Zero additional physical input at inference: In text-to-video mode, the model performs fully joint denoising from pure noise, indicating that physical understanding has been internalized by the model.

Limitations & Future Work¶

The physics branch is initialized from scratch, which may be less training-efficient compared to initialization from an existing physical model.
V-JEPA2's physics-awareness remains limited and may insufficiently encode complex phenomena such as fluid dynamics and deformable objects.
Training is conducted on only 400K videos, whereas the baseline Wan2.2 is pretrained on substantially larger data—larger-scale training may yield further improvements.
Recursive weight scheduling requires manual specification of the threshold \(\eta_z\) and may be sensitive to this hyperparameter.
The observed decrease in Diversity on VBench-2 warrants attention and may limit applicability in creative generation scenarios.

vs.
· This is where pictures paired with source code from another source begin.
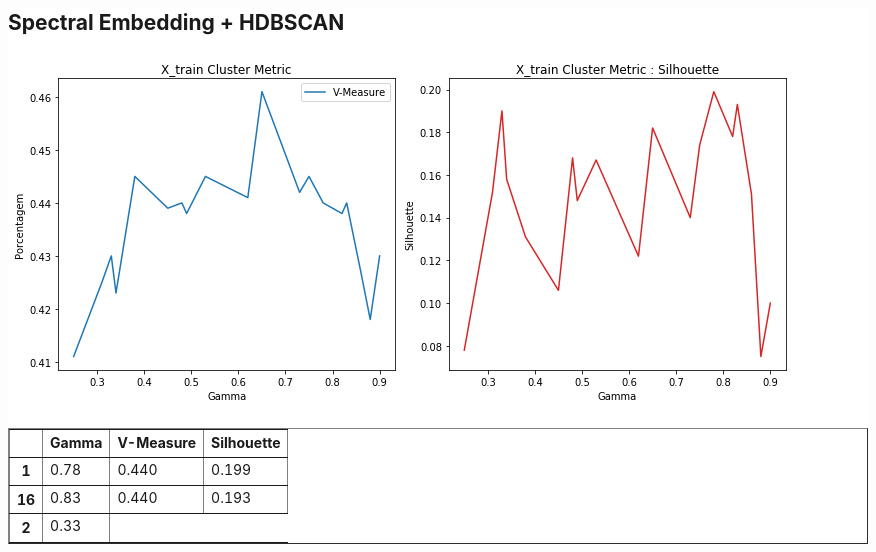## **Spectral Embedding + HDBSCAN**


![png](tfidf_files/tfidf_43_0.png)





<div>
<style scoped>
    .dataframe tbody tr th:only-of-type {
        vertical-align: middle;
    }

    .dataframe tbody tr th {
        vertical-align: top;
    }

    .dataframe thead th {
        text-align: right;
    }
</style>
<table border="1" class="dataframe">
  <thead>
    <tr style="text-align: right;">
      <th></th>
      <th>Gamma</th>
      <th>V-Measure</th>
      <th>Silhouette</th>
    </tr>
  </thead>
  <tbody>
    <tr>
      <th>1</th>
      <td>0.78</td>
      <td>0.440</td>
      <td>0.199</td>
    </tr>
    <tr>
      <th>16</th>
      <td>0.83</td>
      <td>0.440</td>
      <td>0.193</td>
    </tr>
    <tr>
      <th>2</th>
      <td>0.33</td>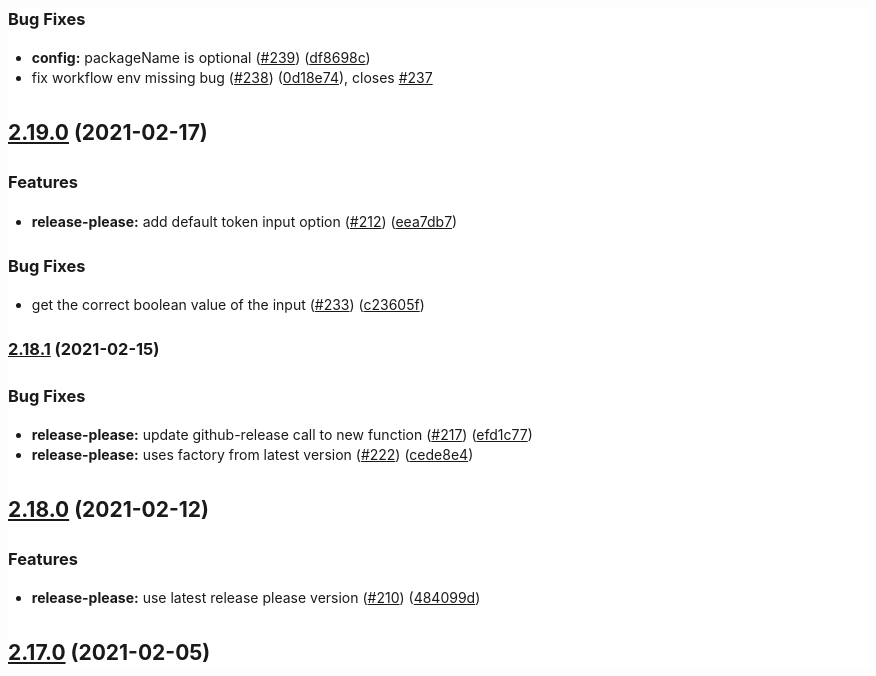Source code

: 
### Bug Fixes

* **config:** packageName is optional ([#239](https://www.github.com/google-github-actions/release-please-action/issues/239)) ([df8698c](https://www.github.com/google-github-actions/release-please-action/commit/df8698c999dd72a46a62b8421c1d20eaba363488))
* fix workflow env missing bug ([#238](https://www.github.com/google-github-actions/release-please-action/issues/238)) ([0d18e74](https://www.github.com/google-github-actions/release-please-action/commit/0d18e7461f484869df6b9b604019d73f24291e9a)), closes [#237](https://www.github.com/google-github-actions/release-please-action/issues/237)

## [2.19.0](https://www.github.com/google-github-actions/release-please-action/compare/v2.18.1...v2.19.0) (2021-02-17)


### Features

* **release-please:** add default token input option ([#212](https://www.github.com/google-github-actions/release-please-action/issues/212)) ([eea7db7](https://www.github.com/google-github-actions/release-please-action/commit/eea7db7fda9e26271d7bcd313f760e7443fee321))


### Bug Fixes

* get the correct boolean value of the input ([#233](https://www.github.com/google-github-actions/release-please-action/issues/233)) ([c23605f](https://www.github.com/google-github-actions/release-please-action/commit/c23605fcb2b0807911f30bf19060ddeda84e105a))

### [2.18.1](https://www.github.com/google-github-actions/release-please-action/compare/v2.18.0...v2.18.1) (2021-02-15)


### Bug Fixes

* **release-please:** update github-release call to new function ([#217](https://www.github.com/google-github-actions/release-please-action/issues/217)) ([efd1c77](https://www.github.com/google-github-actions/release-please-action/commit/efd1c77e85e3e407ac71c4eb338fc1aa86027455))
* **release-please:** uses factory from latest version ([#222](https://www.github.com/google-github-actions/release-please-action/issues/222)) ([cede8e4](https://www.github.com/google-github-actions/release-please-action/commit/cede8e48374038ce478d27a172085187b4668923))

## [2.18.0](https://www.github.com/google-github-actions/release-please-action/compare/v2.17.0...v2.18.0) (2021-02-12)


### Features

* **release-please:** use latest release please version ([#210](https://www.github.com/google-github-actions/release-please-action/issues/210)) ([484099d](https://www.github.com/google-github-actions/release-please-action/commit/484099d9695e3107b5d0bab3f953ab900f69f9d8))

## [2.17.0](https://www.github.com/google-github-actions/release-please-action/compare/v2.16.0...v2.17.0) (2021-02-05)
PhyT2V/DiffPhy: These methods refine prompts at inference time using LLM reasoning to guide diffusion, which is an external approach that does not enhance the model's intrinsic physical understanding and incurs inference overhead. Phantom internalizes physical reasoning into the generation process.
vs. VideoREPA: VideoREPA injects physical priors indirectly via representation alignment, performing static alignment without modeling temporal physical state evolution. Phantom explicitly predicts the temporal evolution of physical dynamics.
vs. PhysAnimator/PhysGen: These methods rely on external physics simulators and are constrained by simulator coverage and fidelity. Phantom requires no simulator.

Rating¶

Novelty: ⭐⭐⭐⭐⭐ — Dual-branch joint modeling of visual and physical dynamics constitutes a novel paradigm; the use of V-JEPA2 as latent physical representations is an elegant choice.
Experimental Thoroughness: ⭐⭐⭐⭐ — Evaluation covers four benchmarks (VideoPhy, VideoPhy-2, Physics-IQ, VBench-2), though ablation studies analyzing individual component contributions are lacking.
Writing Quality: ⭐⭐⭐⭐ — Motivation is clearly articulated and the methodology is presented systematically.
Value: ⭐⭐⭐⭐⭐ — Opens a new direction for physically consistent video generation; the paradigm of dual-branch joint modeling combined with self-supervised physical representations is broadly influential.